Each shaman had their own savan helping spirits, who were embodied in sculptural or other forms. This savan belonged to the famous Ulchi shaman Alexander Kotkin, and after his death was passed on to the shaman Ekaterina Obertalina (1914–2005) from the village of Dudi, Ulchski district, Khabarovsk Krai.
The savan on display “comprised” several helping spirits: a flying muduli dragon, the Edekhe spirit, a second dragon in the form of a snake, as well as the Buchu and Masi savans — they were placed at the bottom. The latter were the main assistants of the Ulchi shamans, they were part of a special group of ayami spirits that drove away evil spirits and helped to return to the patient their saved soul.

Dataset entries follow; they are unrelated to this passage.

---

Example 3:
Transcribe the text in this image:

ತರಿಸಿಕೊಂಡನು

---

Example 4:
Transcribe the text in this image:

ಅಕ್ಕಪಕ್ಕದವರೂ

Most often a shaman summoned the masi spirit and explained it by the fact that it was “more active”, flying fast, while the buchu spirit “guarded the shaman at home”. In the opinion of shamans, masi was less stroppy and brought a lot of good to people.
The shaman Alexander Kotkin referred to his spirits masi and buchu as “celestial”. He said he got them from his heavenly father patron. Alexander’s dragons are different. The main one was the one that could fly, a smaller dragon, in the form of a snake, walked on the ground.
The edekhe savan accompanied a person until the end of his life. The main roles of helping spirits during the kamlanie are: to find the way on which evil spirits drag the soul of the sick; to fight them, to free the soul; to deliver it to the sick without harming it; to guard the shaman himself on the way.
The spirits fought the devils with whatever they could — teeth, claws, and some with weapons. Yet the shaman himself was not inactive. Kotkin had a huge iron net, which he spread out and caught the devil with it. According to the shaman, in fact, it was the celestial master himself, the patron, who helped him in the kamlanie.
The exhibit was made to cure chest pain of its first owner. The spirits depicted helped to cure the patient and began to serve the shaman in the future, “killing evil spirits”. The metal used to make the savan testifies to its special power. This exhibit together with the costume and other shamanic accessories belonging to Ekaterina Obertalina were acquired after her death during an ethnographic expedition of the Grodekov Museum.